- [Explore the material]:
(1) List every citation of the Autobiography in the notes on Quietism below, giving the part and chapter of each.
(2) Resume the notes on Quietism below, writing on from the point at which they stop.

··· Study text

[327]. See [Note] on p. [240].
[328]. Autobiography, part I. c. xxviii. p. 163.
[329]. This spontaneity she likens to a fountain, as compared with a pump; love in the heart prompts every issue of life: outward occasions and stimulants are no longer awaited; and a glad inward readiness gives facility in every duty, patience under every trial. Such also is the teaching of Fénélon here—the genuine doctrine of spiritual life. But the enemies of Quietism were not slow to represent this ‘practising the virtues no longer as virtues,’ as a dangerous pretence for evading the obligations of virtue altogether.
[330]. Upham, vol. I. pp. 262, 263.
[331]. This Prayer of Silence became hers at an early period in her religious career, not as the result of direct effort in pursuance of a theory, but simply as the consequence of overpowering emotion. She says, ‘I had a secret desire given me from that time to be wholly devoted to the disposal of my God, let it be what it would. I said, ‘What couldst Thou demand of me, that I would not willingly sacrifice or offer Thee? Oh, spare me not.’ I could scarce hear speak of God, or our Lord Jesus Christ, without being almost ravished out of myself. What surprised me the most, was the great difficulty I had to say the vocal prayers I had been used to say. As soon as I opened my lips to pronounce them, the love of God seized me so strongly that I was swallowed up in a profound silence, and a peace not to be expressed. I made fresh essays, but still in vain. I began, but could not go on. And as I had never before heard of such a state, I knew not what to do. My inability therein still increased, because my love to God was still growing more strong, more violent, and more overpowering. There was made in me, without the sound of words, a continual prayer, which seemed to me to be the prayer of our Lord Jesus Christ Himself; a prayer of the Word, which is made by the Spirit, which, according to St. Paul, ‘asketh for us that which is good, perfect, and conformable to the will of God.’—Autobiography, part I. c. xiii.
Here we find genuine devout fervour, emancipating itself, very naturally in private, from allotted forms of prayer; but no mysticism, till we come to the last sentence—even that, admitting a favourable explanation.
[332]. Autobiography, part II. c. xvii. ‘God supplied me,’ she adds, ‘with what was pertinent and satisfactory to them all, after a wonderful manner, without any share of my study or meditation therein. Nothing was hid from me of their interior state, and of what passed within them. Here, O my God! thou madest an infinite number of conquests, known to Thyself only. They were instantly furnished with a wonderful facility of prayer. God conferred on them His grace plentifully, and wrought marvellous changes in them. The most advanced of these souls found, when with me, in silence, a grace communicated to them, which they could neither comprehend nor cease to admire. The others found an unction in my words, and that they operated in them what I said to them. They said they had never experienced anything like it. Friars of different orders, and priests of merit, came to see me, to whom our Lord granted very great favours, as indeed he did to all without exception, who came in sincerity. One thing was surprising, and that was, that I had not a word to say to such as came only to watch my words and to criticise them. Even when I thought to try to speak to them, I felt that I could not, and that God would not have me do it.... I felt that what I spoke flowed from the fountain, and that I was only the instrument of Him who made me speak.’—P. 86.

······
··· Entries provided

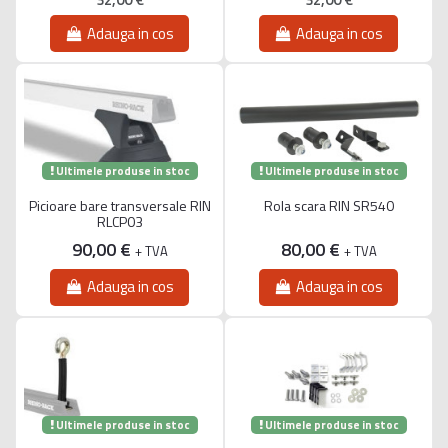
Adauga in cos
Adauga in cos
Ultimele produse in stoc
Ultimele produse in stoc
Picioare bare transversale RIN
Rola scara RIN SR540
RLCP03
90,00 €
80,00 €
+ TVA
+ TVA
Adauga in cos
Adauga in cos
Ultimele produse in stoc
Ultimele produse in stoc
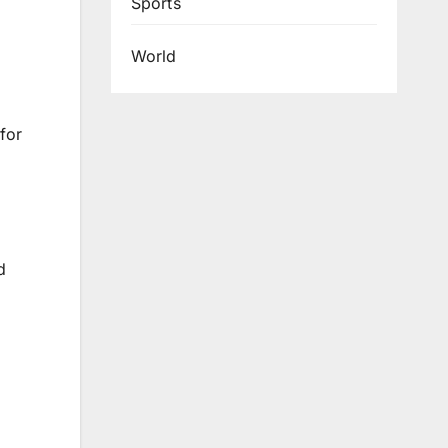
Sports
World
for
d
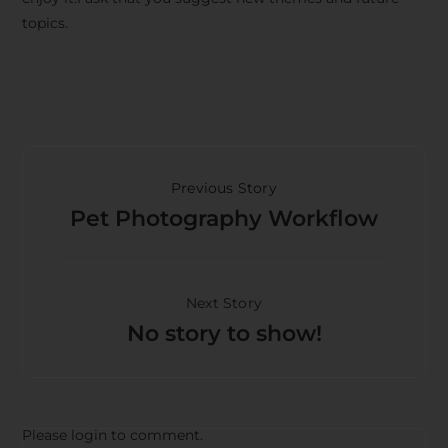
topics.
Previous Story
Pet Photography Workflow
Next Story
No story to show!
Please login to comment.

······

- [Results for each task]:
(1)
- Part I, chapter xxviii (note 328)
- Part I, chapter xiii (note 331)
- Part II, chapter xvii (note 332)

(2)
[333]. The little book to which she gave the name of The Torrents, was written, she tells us, at the suggestion of La Combe. When she took up her pen she knew not what she was to say, but soon came thoughts and words abundantly—as, indeed, they were sure to do. She compares the different kinds of spiritual progress to the mountain streams she had seen hurrying down the sides of the Alps. She describes the varieties in the gravitation of devout souls toward God—the ocean which they seek. Some proceed slowly, by means of meditations, austerities, and works of charity,—dependent mostly on outward appliances,—deficient in spontaneity and ardour,—little exercised by inward experience. Another class flow in a fuller stream,—grow into laden rivers—haste with more strength and speed; but these are apt to dwell, with too much complacence, on those rich gifts for which they are conspicuous. A third order (and to these she herself belonged) dash out from the poverty of the rocks, impetuous, leaping over every obstacle, unburdened by wealthy freightage, inglorious in the eyes of men, but simple, naked, self-emptied, with resistless eagerness foaming up out of abysmal chasms that seemed to swallow them, and finding, soonest of all, that Sea divine, wherein all rivers rest.
Her commentaries on Scripture were written with extraordinary rapidity. The fact that she consulted no book except the Bible in their composition must doubtless have contributed to their speed: certainly not, as she fancied, to their excellence. No writers are so diffuse as the mystics, because no others have written so fast, imagining headlong haste an attribute of inspiration. The transcriber could not copy in five days what she had written in one night. We may conjecture that the man must have been paid by the day. The commentary on the Canticles was written in a day and a half, and several visits received beside.—Autobiography, part II. c. xxi.
[334]. O man, wouldst thou be grafted, and to the heavenly soil transplanted? then must thou first thy branches wild hew quite away, that kindly fruits may come forth in God’s image.